Legal Question in Family Law in Washington
My parenting plan
I have had my court ordered parenting plan for a few years now. The plan says that I have the option of having my daughter from 5pm to 8pm on alternating wednesdays. I have not always exercised this visit due to my daughter having sports she played on wed in which I did attend, in the summer I get her on thursdays so I didn't exercise the wed. then because I had her thur anyway. So now I want to try and exercise my wednesday now that there are no sports and it is not summer. My regular schedule is to have her from 4:30pm fri to 5pm sunday every 1st, 2nd, & 4th weekends with the ''option of alternating wed from 5 to 8pm. My X says that since I haven't exercised my wednesday visits regularly that I should loose them but she is willing to give them to me if I provide all transportation. The parenting plan says that the recieving parent shall provide transportation, meaning when she is to come to my house I pick her up and when my daughter goes back to her mothers home the mother picks her up.
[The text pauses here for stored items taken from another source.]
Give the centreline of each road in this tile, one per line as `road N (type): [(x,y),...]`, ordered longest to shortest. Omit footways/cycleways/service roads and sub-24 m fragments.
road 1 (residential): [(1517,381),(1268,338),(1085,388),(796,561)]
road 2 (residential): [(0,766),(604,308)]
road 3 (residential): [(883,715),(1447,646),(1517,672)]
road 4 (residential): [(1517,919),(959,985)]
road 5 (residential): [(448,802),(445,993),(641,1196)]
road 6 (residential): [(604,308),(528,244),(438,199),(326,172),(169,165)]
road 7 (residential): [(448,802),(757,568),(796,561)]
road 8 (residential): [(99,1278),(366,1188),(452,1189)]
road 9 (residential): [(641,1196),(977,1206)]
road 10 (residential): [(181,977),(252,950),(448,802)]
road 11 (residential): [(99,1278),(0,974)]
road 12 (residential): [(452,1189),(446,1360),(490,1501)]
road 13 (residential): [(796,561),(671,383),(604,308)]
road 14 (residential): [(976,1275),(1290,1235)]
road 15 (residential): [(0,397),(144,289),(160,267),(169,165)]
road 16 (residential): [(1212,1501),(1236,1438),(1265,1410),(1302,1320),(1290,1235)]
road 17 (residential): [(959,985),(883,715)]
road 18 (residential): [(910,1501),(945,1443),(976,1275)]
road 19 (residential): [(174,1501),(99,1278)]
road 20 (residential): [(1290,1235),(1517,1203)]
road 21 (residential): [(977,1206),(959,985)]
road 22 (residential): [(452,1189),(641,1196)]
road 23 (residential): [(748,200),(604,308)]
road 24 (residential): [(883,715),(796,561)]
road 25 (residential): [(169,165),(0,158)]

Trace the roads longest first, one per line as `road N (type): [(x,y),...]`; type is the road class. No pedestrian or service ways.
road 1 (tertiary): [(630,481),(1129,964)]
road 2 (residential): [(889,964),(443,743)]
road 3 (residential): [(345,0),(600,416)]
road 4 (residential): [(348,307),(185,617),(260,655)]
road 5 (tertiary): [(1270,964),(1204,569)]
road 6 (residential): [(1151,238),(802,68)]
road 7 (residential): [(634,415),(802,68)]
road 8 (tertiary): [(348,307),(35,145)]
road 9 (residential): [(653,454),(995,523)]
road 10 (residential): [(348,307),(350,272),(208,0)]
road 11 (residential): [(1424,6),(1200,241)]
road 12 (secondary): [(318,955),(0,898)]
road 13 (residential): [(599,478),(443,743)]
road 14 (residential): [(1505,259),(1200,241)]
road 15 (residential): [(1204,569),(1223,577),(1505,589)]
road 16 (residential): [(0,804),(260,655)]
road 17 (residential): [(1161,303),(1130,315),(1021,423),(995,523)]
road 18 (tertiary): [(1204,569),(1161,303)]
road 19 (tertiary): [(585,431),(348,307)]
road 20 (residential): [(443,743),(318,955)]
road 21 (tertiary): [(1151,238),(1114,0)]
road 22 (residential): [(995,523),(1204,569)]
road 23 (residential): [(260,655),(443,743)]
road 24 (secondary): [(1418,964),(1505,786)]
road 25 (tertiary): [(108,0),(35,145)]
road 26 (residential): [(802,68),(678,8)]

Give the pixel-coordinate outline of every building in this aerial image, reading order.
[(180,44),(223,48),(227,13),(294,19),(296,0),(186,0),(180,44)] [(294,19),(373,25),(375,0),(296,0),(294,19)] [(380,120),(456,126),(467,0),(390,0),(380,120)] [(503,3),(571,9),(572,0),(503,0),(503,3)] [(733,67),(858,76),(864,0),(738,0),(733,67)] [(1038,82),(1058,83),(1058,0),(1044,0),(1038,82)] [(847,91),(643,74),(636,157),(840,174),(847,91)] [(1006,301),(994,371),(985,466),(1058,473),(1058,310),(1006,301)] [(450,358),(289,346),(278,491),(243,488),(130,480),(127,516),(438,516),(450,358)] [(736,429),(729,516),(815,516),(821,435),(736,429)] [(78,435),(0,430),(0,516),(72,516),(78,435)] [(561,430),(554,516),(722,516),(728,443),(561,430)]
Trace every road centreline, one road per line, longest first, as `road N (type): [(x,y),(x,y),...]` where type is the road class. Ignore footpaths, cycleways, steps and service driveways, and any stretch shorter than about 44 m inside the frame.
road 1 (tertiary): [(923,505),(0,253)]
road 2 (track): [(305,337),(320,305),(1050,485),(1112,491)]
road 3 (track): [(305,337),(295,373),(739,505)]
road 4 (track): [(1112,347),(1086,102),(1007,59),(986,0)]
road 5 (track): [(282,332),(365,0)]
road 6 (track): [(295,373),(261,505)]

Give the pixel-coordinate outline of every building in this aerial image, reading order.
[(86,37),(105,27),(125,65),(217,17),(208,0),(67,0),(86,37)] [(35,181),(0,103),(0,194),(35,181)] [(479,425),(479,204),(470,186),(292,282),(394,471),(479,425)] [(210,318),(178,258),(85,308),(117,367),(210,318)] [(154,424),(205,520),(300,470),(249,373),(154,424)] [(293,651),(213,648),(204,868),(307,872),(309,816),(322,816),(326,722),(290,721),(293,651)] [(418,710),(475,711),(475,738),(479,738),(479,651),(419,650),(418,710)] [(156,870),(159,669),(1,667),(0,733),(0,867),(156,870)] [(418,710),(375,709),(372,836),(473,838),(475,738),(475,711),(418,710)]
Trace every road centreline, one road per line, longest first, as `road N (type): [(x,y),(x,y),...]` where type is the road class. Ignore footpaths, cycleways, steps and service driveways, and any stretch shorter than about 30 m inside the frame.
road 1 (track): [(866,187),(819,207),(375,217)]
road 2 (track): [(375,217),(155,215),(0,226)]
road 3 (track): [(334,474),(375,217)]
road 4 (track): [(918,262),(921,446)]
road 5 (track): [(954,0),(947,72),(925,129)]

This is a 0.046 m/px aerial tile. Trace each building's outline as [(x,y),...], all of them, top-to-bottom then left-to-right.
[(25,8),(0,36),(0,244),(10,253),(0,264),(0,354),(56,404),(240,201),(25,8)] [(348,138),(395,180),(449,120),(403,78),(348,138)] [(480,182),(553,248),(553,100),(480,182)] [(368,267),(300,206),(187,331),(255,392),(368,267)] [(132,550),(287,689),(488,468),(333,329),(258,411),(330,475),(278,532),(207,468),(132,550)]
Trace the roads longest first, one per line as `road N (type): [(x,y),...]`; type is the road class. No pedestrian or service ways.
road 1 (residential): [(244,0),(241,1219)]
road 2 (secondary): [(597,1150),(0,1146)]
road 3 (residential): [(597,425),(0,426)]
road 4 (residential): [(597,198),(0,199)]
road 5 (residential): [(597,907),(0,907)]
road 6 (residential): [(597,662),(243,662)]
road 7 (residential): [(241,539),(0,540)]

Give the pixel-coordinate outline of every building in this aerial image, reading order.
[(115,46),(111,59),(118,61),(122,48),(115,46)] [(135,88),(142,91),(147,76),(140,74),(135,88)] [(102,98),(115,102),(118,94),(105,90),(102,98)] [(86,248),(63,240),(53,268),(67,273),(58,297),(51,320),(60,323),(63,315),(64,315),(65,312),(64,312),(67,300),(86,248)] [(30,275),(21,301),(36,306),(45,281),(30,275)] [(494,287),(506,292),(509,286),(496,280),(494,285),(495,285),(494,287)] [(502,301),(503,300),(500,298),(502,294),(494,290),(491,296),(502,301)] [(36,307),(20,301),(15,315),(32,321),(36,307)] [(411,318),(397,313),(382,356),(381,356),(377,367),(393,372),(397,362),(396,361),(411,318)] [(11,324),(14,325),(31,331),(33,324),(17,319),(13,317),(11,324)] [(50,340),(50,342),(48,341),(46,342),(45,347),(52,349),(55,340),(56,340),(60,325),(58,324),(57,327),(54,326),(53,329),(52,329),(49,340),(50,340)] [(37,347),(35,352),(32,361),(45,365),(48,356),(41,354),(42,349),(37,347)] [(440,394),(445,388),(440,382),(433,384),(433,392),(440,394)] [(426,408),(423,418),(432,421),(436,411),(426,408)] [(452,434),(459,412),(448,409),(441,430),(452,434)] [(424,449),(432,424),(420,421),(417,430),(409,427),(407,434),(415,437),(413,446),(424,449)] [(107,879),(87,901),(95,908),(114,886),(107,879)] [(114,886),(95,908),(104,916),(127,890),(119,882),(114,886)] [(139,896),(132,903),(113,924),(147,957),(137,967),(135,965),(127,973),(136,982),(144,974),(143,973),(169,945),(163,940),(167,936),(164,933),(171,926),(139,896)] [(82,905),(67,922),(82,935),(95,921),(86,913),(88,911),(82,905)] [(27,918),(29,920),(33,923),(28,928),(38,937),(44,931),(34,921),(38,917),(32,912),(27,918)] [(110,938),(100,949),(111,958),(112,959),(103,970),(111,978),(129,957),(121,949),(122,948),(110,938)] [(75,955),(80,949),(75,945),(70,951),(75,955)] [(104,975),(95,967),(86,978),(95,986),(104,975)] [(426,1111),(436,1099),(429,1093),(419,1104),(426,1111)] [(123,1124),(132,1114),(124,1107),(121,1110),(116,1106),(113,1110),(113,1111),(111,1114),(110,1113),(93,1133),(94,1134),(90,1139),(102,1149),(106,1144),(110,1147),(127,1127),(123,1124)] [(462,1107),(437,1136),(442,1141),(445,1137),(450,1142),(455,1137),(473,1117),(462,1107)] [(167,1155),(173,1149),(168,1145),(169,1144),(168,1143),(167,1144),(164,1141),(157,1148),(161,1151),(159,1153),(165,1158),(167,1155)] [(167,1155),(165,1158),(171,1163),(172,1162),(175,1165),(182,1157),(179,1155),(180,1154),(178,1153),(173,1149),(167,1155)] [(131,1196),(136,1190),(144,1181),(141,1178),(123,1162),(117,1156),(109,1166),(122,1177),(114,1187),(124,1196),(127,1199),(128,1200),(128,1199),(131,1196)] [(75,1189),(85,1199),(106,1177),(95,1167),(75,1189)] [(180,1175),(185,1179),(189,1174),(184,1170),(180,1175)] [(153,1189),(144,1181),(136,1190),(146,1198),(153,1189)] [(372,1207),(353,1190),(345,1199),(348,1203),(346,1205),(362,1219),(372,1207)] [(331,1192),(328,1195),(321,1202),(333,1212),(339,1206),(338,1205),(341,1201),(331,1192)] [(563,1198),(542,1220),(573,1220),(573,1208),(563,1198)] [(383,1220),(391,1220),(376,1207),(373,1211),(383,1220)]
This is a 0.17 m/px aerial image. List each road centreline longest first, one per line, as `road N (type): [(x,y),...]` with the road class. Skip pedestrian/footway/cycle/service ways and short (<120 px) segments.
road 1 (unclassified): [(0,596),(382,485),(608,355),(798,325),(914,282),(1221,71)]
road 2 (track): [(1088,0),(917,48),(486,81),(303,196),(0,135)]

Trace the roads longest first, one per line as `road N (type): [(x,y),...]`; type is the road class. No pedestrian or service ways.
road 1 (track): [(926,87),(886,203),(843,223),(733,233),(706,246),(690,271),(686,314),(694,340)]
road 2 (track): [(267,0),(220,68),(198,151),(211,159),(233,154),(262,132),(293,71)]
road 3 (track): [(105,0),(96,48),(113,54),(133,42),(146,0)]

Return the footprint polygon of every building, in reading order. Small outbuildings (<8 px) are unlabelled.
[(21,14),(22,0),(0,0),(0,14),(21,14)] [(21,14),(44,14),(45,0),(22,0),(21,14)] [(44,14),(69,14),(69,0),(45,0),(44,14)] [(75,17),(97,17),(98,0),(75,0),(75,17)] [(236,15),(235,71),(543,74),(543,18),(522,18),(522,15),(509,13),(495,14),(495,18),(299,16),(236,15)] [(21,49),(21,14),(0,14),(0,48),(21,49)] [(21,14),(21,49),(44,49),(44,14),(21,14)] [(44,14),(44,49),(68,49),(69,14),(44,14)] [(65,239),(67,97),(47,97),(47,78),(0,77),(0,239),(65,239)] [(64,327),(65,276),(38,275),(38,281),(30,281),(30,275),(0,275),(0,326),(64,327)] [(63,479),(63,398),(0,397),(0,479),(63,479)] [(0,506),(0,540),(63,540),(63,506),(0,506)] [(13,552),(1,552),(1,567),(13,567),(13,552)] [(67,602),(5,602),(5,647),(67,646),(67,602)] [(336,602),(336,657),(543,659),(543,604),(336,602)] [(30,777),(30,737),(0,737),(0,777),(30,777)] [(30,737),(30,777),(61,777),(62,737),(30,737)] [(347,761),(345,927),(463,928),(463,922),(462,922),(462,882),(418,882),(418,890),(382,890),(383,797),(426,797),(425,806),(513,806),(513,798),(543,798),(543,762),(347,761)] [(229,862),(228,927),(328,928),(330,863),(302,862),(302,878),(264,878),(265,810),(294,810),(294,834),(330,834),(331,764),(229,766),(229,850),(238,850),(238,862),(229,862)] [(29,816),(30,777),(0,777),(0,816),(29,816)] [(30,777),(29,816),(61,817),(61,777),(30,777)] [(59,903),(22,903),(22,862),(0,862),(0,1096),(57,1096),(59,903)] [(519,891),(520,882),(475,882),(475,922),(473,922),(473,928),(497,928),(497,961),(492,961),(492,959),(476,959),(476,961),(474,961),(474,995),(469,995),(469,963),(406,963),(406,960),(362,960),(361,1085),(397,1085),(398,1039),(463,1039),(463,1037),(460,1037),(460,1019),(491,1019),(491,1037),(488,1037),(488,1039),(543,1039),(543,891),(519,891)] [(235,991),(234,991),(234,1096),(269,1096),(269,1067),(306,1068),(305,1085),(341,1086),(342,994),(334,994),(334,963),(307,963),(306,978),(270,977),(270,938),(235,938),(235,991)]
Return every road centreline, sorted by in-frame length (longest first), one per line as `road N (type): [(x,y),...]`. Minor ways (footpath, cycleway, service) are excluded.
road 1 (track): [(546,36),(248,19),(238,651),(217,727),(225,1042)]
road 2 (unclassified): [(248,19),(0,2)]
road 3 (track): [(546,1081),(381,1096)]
Unless we can mutually agree on a half way meeting place. There is nothing in my parenting plan that says there is any kind of penalty for me not exerexercising my OPTIONAL wednesday visits. Is there a law and penalty if I don't reg take my wed?
1 Answer from Attorneys
Re: My parenting plan
Just what you are encountering now - it is a concept called latches, which means if you don't exercise a right you can lose it.
However, before you and the ex start spending money on lawyers, see if your plan has a dispute resolution provision. That could be a good way to resolve this.
If I were your judge, I'd be wondering whether the ex put the child in sports deliberately frustrating your wednesday evening visits.
Because the order says you have the option, not the duty, sounds as though your ex may have to explain why the child was not available for visits.
You can hold her to the "receiving parent" language or you could offer to drive for the Wednesday evening visits and look like a prince to your daughter and to the Court. Plus, you would get more time with her, as an added benefit.